Court Opinion

ID: 8277117
Source: CourtListenerOpinion
Date Created: 2022-10-17 02:41:55.207851+00
Date Added: 2024-06-11T16:43:39.126688
License: Public Domain

GREENBAUM, J.
The action is for personal injuries. Adopting plaintiff’s version of how the accident occurred, it seems clear that he' has failed to establish his freedom from contributory negligence. Plaintiff, a boy of 13 years, states that at about 7 o’clock in the evening of June 17, 1907, “when it was not exactly dark,” while returning home from 128th street from a visit to a friend, he walked along the curb on the easterly side of Madison avenue, between 130th and 131st streets, and had reached about the middle of the block between said streets, when “I thought of going across there, and I saw a car going south, and I waited until it passed; so I looked around, and I had seen car coming north stop at 130th street, so I thought I would have time to cross. As soon as I started to walk, the car was coming so fast I could not get out of the way, and it hit me.” He says he waited until the south-bound car had reached the end of the block before he started to cross, and that he was on the north-bound track when he was struck. He admits on cross-examination that he was on the curb when he saw the north-bound car stop at 130th street, and that was the only time he saw the car until it struck him. There is no proof that plaintiff looked again for the car after he left the curb and before he reached the track.
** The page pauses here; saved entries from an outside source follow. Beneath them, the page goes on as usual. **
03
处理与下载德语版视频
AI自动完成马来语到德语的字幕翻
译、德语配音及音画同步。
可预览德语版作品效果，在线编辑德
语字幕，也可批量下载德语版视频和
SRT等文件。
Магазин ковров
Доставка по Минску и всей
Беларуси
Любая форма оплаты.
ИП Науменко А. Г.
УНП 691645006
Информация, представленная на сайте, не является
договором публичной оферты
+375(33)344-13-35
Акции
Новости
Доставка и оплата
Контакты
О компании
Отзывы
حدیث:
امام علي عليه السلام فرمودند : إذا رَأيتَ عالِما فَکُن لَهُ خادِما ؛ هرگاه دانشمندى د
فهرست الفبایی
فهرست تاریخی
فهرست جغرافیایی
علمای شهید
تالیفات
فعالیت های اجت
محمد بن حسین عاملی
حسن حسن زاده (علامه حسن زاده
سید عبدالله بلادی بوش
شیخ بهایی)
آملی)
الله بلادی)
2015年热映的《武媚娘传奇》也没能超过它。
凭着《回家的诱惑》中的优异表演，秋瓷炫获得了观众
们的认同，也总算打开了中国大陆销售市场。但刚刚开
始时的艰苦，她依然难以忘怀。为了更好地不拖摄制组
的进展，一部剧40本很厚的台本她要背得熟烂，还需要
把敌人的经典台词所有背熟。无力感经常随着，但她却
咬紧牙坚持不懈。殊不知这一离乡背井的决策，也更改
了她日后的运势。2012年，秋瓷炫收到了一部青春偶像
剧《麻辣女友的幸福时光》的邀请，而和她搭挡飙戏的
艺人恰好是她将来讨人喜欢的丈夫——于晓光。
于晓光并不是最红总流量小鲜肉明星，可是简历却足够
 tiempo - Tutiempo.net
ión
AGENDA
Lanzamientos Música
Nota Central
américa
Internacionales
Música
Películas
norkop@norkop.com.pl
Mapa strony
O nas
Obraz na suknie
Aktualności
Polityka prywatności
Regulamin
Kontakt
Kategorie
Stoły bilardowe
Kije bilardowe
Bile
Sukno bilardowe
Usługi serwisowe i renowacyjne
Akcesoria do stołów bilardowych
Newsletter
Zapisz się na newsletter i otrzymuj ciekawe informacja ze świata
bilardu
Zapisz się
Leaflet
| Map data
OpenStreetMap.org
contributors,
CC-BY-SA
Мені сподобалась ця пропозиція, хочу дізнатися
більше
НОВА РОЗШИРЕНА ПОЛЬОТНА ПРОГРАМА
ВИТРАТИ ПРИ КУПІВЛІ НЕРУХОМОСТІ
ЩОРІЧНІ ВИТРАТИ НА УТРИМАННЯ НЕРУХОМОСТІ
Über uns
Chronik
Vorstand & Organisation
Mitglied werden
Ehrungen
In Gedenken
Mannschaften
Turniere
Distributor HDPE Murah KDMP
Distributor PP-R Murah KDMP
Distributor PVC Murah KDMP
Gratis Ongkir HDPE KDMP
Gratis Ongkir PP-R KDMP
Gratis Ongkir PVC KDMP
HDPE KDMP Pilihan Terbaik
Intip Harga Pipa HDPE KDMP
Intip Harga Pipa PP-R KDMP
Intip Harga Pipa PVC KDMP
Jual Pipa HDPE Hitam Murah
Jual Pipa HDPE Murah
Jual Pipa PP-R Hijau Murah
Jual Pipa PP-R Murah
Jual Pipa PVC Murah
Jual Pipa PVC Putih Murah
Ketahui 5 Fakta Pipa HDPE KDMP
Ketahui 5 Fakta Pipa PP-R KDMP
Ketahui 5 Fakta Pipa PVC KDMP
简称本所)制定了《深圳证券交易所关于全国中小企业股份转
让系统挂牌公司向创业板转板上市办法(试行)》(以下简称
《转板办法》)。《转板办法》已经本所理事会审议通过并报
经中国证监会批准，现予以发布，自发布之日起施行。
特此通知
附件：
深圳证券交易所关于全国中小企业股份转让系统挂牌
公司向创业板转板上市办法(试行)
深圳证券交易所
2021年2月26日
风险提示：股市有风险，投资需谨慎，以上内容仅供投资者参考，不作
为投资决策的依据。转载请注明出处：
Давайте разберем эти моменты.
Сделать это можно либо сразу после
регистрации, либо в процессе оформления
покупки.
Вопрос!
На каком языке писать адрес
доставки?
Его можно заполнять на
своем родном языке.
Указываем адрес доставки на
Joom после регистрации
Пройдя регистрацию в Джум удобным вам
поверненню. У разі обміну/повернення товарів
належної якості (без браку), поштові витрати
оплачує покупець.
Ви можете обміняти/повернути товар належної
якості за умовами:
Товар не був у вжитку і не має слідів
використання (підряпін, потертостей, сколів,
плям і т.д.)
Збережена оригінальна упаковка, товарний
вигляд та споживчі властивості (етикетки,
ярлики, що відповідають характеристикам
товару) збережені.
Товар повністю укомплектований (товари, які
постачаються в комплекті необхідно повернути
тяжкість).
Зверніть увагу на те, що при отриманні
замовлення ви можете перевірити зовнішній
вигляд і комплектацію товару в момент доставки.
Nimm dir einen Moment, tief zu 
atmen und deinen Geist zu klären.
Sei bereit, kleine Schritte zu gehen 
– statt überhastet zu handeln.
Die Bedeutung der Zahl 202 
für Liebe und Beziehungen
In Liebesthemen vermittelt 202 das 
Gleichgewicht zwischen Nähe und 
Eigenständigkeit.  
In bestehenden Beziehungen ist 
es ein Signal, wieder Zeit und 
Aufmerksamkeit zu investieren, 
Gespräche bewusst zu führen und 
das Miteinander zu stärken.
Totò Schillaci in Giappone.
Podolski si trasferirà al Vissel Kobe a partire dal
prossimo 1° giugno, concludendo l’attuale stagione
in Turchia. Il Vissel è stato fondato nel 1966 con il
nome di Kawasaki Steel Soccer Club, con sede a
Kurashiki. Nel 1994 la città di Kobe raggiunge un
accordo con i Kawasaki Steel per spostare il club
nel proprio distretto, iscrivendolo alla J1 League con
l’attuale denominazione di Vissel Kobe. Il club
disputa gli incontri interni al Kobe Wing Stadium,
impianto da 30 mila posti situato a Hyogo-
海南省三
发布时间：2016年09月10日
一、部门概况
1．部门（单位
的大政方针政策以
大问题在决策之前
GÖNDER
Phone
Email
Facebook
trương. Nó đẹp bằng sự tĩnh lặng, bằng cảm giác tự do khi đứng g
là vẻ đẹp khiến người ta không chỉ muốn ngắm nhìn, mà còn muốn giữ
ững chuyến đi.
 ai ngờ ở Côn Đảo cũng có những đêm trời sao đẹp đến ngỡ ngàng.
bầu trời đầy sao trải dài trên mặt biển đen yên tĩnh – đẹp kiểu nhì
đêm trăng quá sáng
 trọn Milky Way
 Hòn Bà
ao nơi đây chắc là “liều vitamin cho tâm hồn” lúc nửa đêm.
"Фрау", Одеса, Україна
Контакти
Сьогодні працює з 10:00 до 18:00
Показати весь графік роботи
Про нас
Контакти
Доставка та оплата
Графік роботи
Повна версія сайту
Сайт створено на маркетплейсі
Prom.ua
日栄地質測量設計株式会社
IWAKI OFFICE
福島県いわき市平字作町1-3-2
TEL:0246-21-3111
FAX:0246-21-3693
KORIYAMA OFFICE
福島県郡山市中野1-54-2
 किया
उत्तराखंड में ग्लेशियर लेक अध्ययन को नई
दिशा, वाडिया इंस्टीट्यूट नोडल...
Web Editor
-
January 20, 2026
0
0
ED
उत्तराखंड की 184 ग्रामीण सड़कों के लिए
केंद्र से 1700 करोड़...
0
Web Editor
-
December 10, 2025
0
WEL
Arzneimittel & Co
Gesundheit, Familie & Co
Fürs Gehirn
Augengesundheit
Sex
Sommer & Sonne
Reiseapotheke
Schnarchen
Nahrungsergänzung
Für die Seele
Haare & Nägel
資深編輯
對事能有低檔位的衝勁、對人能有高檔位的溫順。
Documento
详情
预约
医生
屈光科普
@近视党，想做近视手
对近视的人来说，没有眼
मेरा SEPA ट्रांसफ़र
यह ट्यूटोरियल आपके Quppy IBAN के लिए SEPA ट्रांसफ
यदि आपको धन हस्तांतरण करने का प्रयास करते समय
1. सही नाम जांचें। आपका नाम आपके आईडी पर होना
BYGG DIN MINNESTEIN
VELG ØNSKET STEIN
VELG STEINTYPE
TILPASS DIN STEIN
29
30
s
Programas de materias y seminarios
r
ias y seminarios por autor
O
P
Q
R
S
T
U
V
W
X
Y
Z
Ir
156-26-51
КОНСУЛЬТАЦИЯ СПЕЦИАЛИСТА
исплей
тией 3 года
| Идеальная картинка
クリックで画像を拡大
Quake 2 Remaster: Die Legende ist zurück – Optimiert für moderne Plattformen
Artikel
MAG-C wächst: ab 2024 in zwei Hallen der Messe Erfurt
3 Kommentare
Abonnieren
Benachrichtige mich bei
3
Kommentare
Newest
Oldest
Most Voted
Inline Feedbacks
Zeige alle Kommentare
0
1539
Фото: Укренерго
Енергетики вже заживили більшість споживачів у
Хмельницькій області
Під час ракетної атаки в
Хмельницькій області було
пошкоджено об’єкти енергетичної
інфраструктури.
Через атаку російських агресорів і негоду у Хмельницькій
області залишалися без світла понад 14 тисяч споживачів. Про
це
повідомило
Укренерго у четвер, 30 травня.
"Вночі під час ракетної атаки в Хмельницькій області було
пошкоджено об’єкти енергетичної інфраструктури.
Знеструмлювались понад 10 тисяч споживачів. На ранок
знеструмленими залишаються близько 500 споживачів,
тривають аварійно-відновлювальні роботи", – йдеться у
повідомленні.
He was not at a crossing, but in the middle of the block between 130th and 131st streets, when he was struck, and there was nothing to obstruct his view. While he had a right to cross at that point, defendant had a paramount right to the use of its tracks between intersecting streets, and it was incumbent on the plaintiff to prove that he exercised due diligence to discover the approach of the car. Barney v. Metropolitan St. R. Co., 94 App. Div. 388, 394-395, 88 N. Y. Supp. 335; Thompson v. Buffalo Ry. Co., 145 N. Y. 196, 39 N. E. 709; Fenton v. Second Ave. R. Co., 126. N. Y. 625, 26 N. E. 967. The mere fact that at the time plaintiff left the curb he thought he had time to cross did not relieve him of the obligation to look and see where the north-bound car then was. There was nothing to obstruct his view, and by not looking at or in the direction of the approaching car after he left the curb he was guilty of contributory negligence as matter of law. Lofsten v. Brooklyn Heights R. Co., 184 N. Y. 148, 150, 76 N. E. 1035; Solomon v. New York City Ry. Co., 50 Misc. Rep. 557, 559, 99 N. Y. Supp. 529; Ayres v. Forty-Second St., M. & St. N. Ave. R. Co., 54 Misc. Rep. 639, 104 N. Y. Supp. 841; Stern v. Met. St. Ry. Co., 35 Misc. Rep. 811, 72 N. Y. Supp. 1130.
It is undoubtedly true, as contended by plaintiff, that the question of contributory negligence ordinarily is one of fact for a jury. I *838think the circumstances of this case, however, bring it within the exception to this rule as stated by the Court of Appeals.
“We are fully mindful of the proposition, urged by plaintiff, that ordinarily the question of contributory negligence is one of fact for the jury. But, of course, there are limits to this rule, and a party may create a controlling presumption of law that he has been deficient in ordinary caution. The plaintiff in this case seems to have reached such limit and to have created such presumption.” Lofsten v. Brooklyn Heights Ry. Co., 184 N. Y. 148, 151, 76 N. E. 1035.
In that case the plaintiff failed to look again after leaving the curb. This court held in the cases of Solomon v. N. Y. City Ry. Co. and Ayres v. Forty-Second St., M. & St. N. Ave. Ry. Co., supra, that plaintiff must affirmatively show that he. looked again after leaving the curb and before crossing the track in order to establish freedom from contributory negligence. For the reasons stated in the .cases above cited, the defendant was entitled to have the jury charged, as requested, that:
“As matter of law, if the only time the boy looked to see when this car was coming was when he was on the curb, he is guilty of contributory negligence, and cannot recover.”
There is no question as to plaintiff being non sui juris, as both sides recognized that he was sui juris. While the same degree of care is not expected from a child of 13 years as from one of maturity, yet this rule would not absolve the plaintiff from the duty under which he rested under the circumstances here appearing.
The judgment must be reversed, and a new trial granted, with costs to appellant to abide the event. All concur.